Le sous-titre « Un mystère français » est justifié par la sorte d’insaisissabilité du protagoniste. Syndicaliste révolutionnaire qui préférera le rouge du velours Luxembourg, détestant la violence physique mais couvrant les actes de la Milice, hissé par la République et jouant à l’apprenti dictateur, conservant sa simplicité populaire au milieu de signes de richesse et des mondanités qu’il n’apprécie guère, Pierre Laval se glisse dans une fluidité qui ne le quittera plus. À ce titre, la conjugaison de son désir de tranquillité à son absence d’intérêt, a fortiori de foi, dans les idées permet de saisir ce que la politique représente pour Laval. Ou plutôt ce qu’elle n’est pas : l’outil par excellence du changement de l’état des choses. Il admet la recherche d’un avenir meilleur, mais seulement au sens d’un patrimoine à faire fructifier en perspective d’un héritage à transmettre. Le libéralisme, qui pourrait lui servir de doctrine dans sa conception radicale-socialiste, n’est chez lui que la translation tardive du « Enrichissez-vous » de Guizot.

 

La Seconde Guerre mondiale : un homme pris dans son propre engrenage

Renaud Meltz consacre une partie importante de son étude à cette période, à laquelle Laval demeure avant tout associé. Son positionnement face à l’Allemagne hitlérienne, qui visait à obtenir une paix, et à défaut une occupation, clémente pour la France, était voué à l’échec, car fondé sur un raisonnement initial doublement vicié et une stratégie de négociation sans issue, au sein d’un régime de Vichy peu cohérent sur la question. Misant sur la victoire finale de l’Axe, Laval s’est s’échiné à proposer aux Nazis un règlement général des relations franco-allemandes, assorti d’une politique de collaboration censée être profitable aux deux pays. Or, Hitler et ses subordonnées se satisfaisaient des ambiguïtés de l’armistice, tout en n’ayant jamais eu l’intention d’accorder une place privilégiée à la France dans leurs plans pour l’Europe future. Dans ce cadre, la volonté de Laval de traiter les affaires internationales d’homme à homme et ses techniques de maquignonnage jouent contre lui. Elles le poussent à vouloir amadouer la partie adverse en multipliant les concessions comme preuve de la bonne volonté française, pour des résultats dont l’insignifiance sert constamment à valider la justesse de l’approche. Toutefois, Renaud Meltz montre que, dans son entreprise diplomatique, Laval fut également desservi par le foisonnement des structures et des entités impliquées dans les relations entre Vichy et Berlin, au sein d’un État français tiraillé entre plusieurs lignes, du neutralisme intégral d’un Weygand à l’utra-collaborationnisme des fascistes parisiens. Surtout, son rejet des idées et de leur force plonge Laval dans une incompréhension radicale de ce qui se joue durant la Seconde Guerre mondiale. S’il vitupère contre le déclenchement d’une guerre au nom d’idéaux (la démocratie, la lutte contre le fascisme, l’honneur de la France), il s’astreint à évacuer tout enjeu philosophique ou idéologique au conflit lorsqu’il doit faire des choix à la tête du régime de Vichy. Ce qui le conduit tant à naviguer à vue qu’à s’enferrer dans des certitudes devenues mantras, puis à défendre son action en invoquant tout et son contraire.
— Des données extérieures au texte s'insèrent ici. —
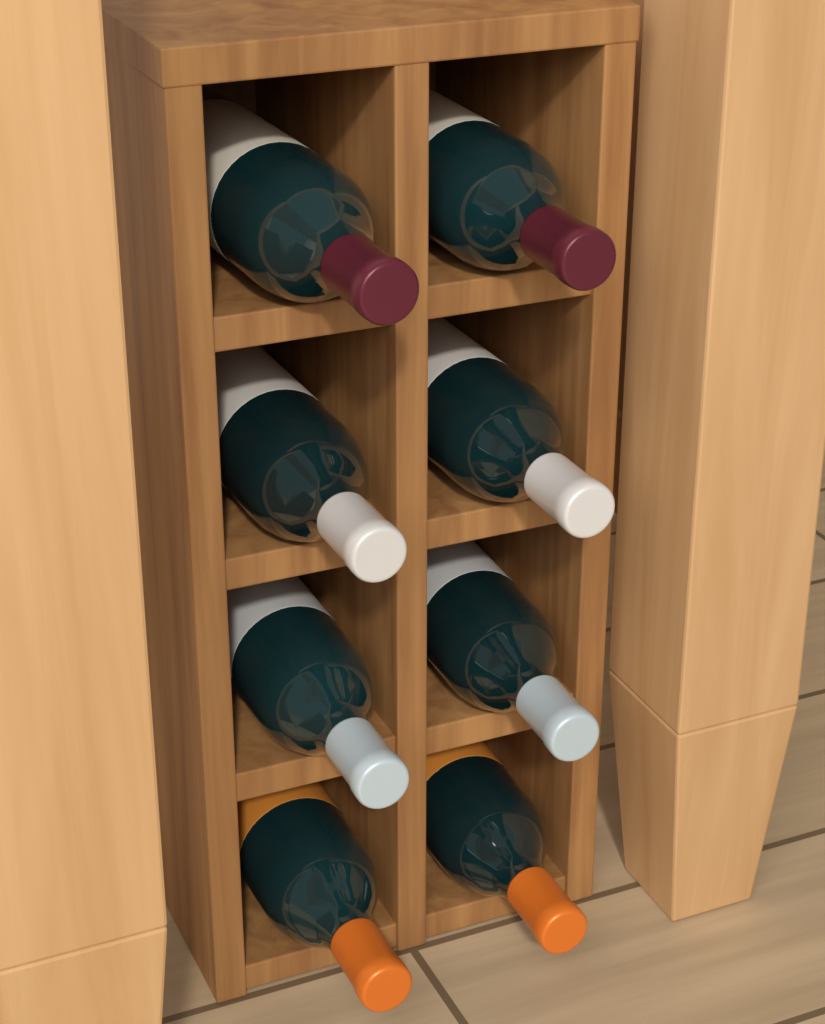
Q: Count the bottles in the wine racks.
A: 8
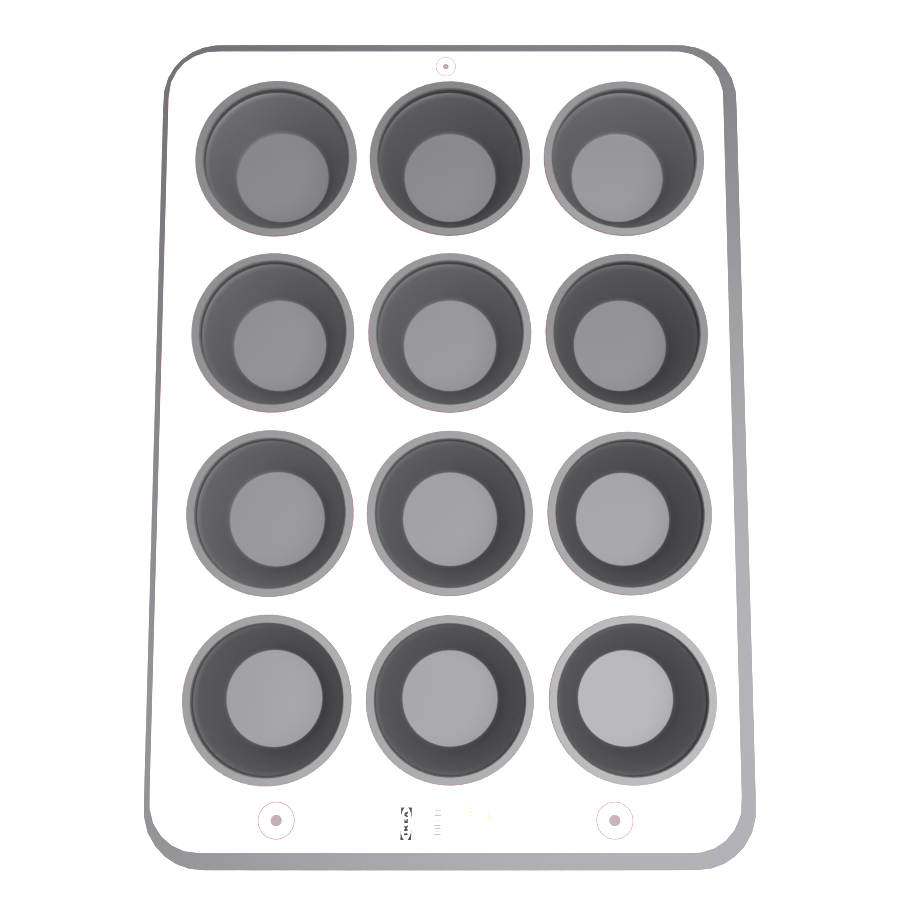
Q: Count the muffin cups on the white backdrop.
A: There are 12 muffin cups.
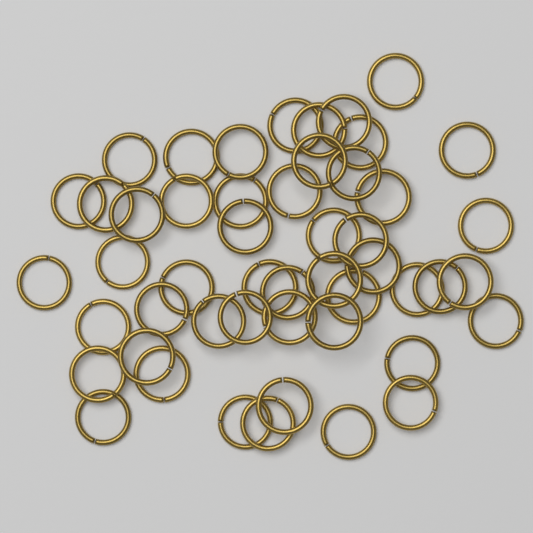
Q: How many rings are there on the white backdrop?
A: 50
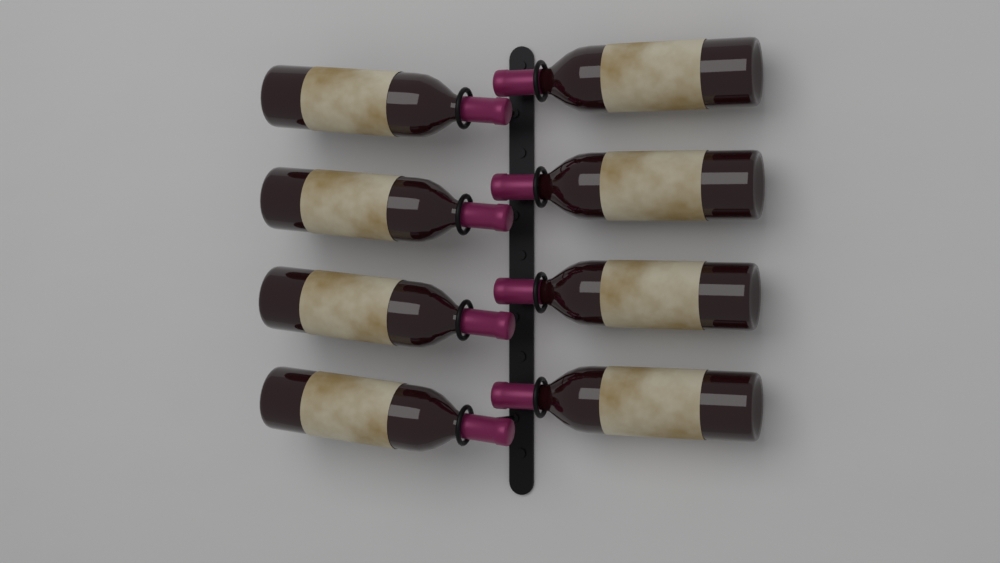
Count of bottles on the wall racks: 8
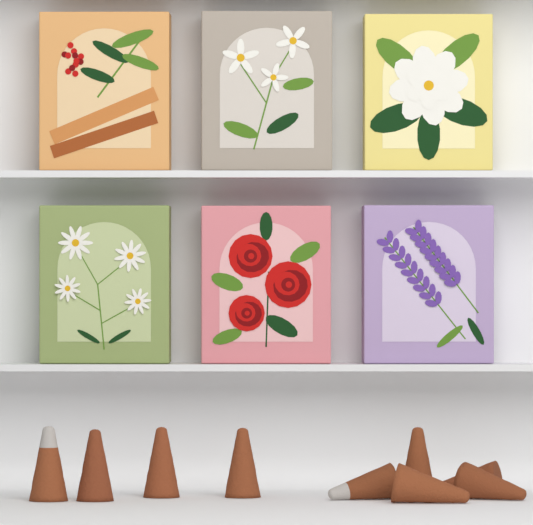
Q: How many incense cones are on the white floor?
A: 9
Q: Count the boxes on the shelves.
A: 6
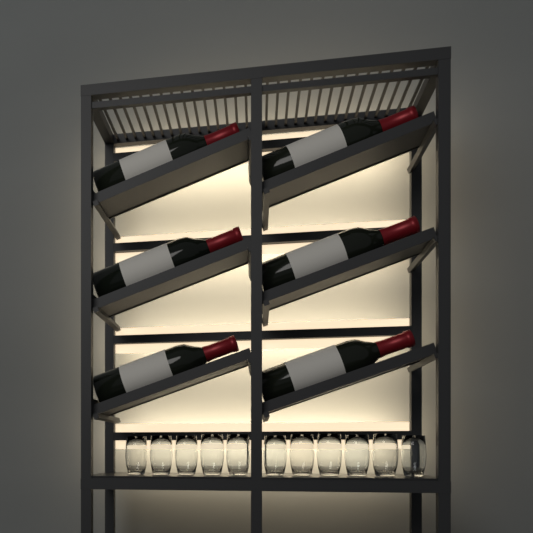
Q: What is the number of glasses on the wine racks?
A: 11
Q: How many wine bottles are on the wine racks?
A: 6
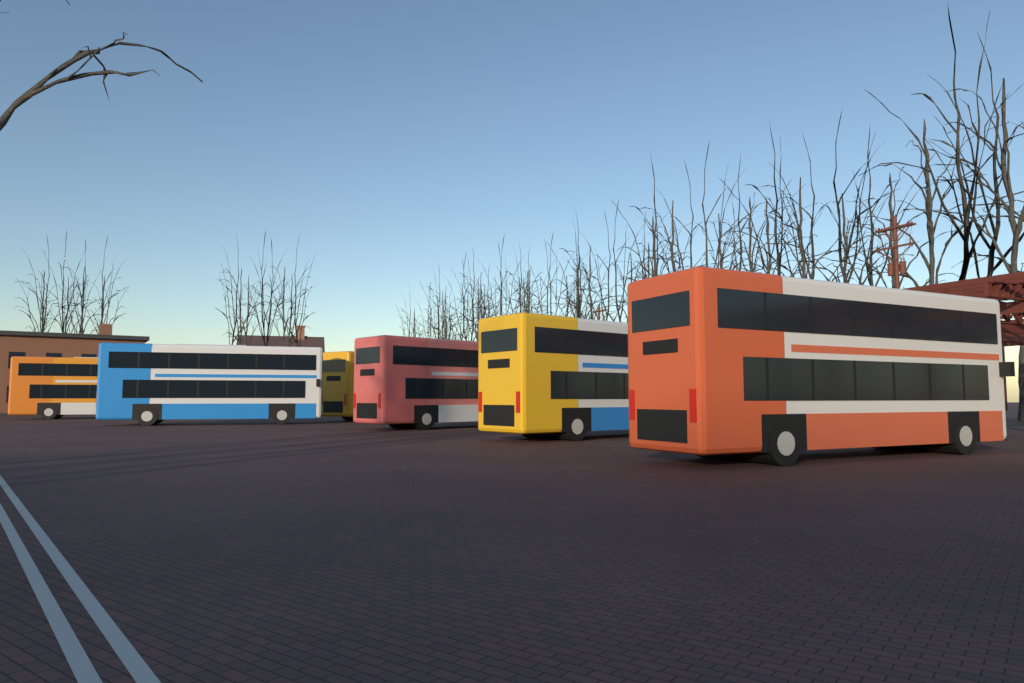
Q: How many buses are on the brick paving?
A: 6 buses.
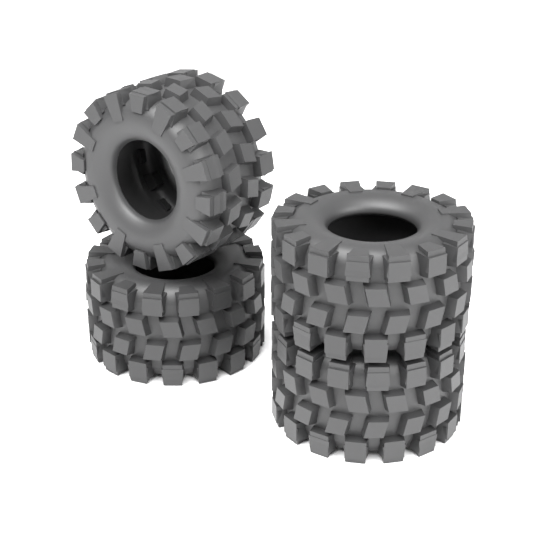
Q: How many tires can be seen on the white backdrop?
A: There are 4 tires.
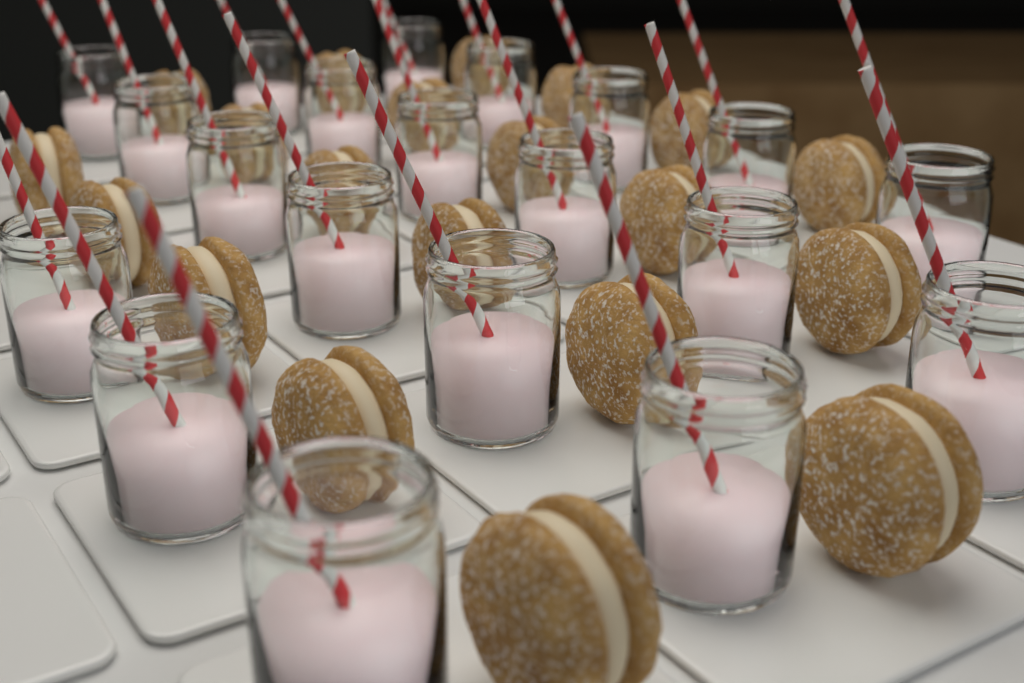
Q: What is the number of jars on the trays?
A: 20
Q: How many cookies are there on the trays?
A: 20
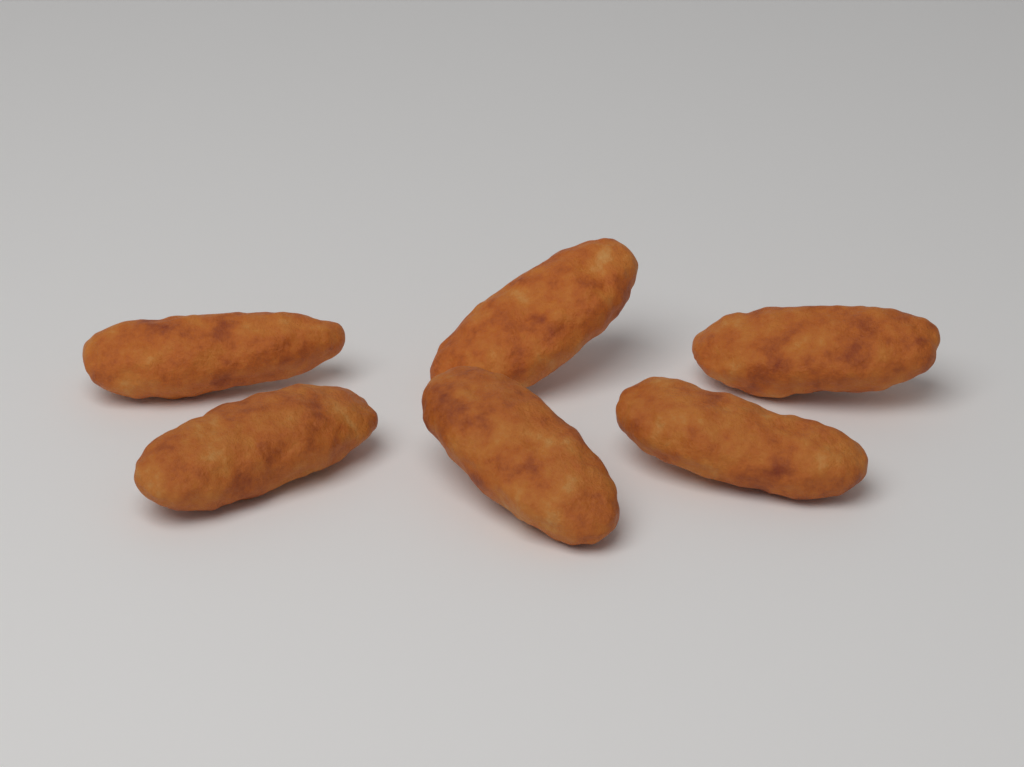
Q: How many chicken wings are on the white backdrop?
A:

On découvre un Laval plus ouvert à l’autoritarisme qu’on ne pourrait le penser d’un élu ayant accédé aux plus hautes fonctions d’un pays démocratique. Tout en le conservant à l’abri de toute tentation fasciste, Renaud Meltz donne à voir un homme pour qui la République (et ses sous-bassement théoriques) ne veut pas dire grand-chose. Elle n’a été chez lui qu’un élément à convoquer en fin de banquet, tout au mieux une bonne mère qu’il n’hésitera pas à mettre à l’hospice. Cette incompréhension, alliée à sa plasticité, à son incapacité à tenir tête aux Allemands ainsi qu’à sa crainte d’une guerre civile à grande échelle, explique que Pierre Laval a été à l’origine ou a cautionné, puis couvert les politiques les plus extrémistes du régime de Vichy, de la politique anti-juive et ses déportations aux mesures de répression politique et d’envoi de main-d’œuvre en Allemagne. Loin de se tenir en retrait sur ces questions, il en fut un acteur de premier plan, et ce de son arrivée au pouvoir à l’été 1940 à son exil en Allemagne en septembre 1944.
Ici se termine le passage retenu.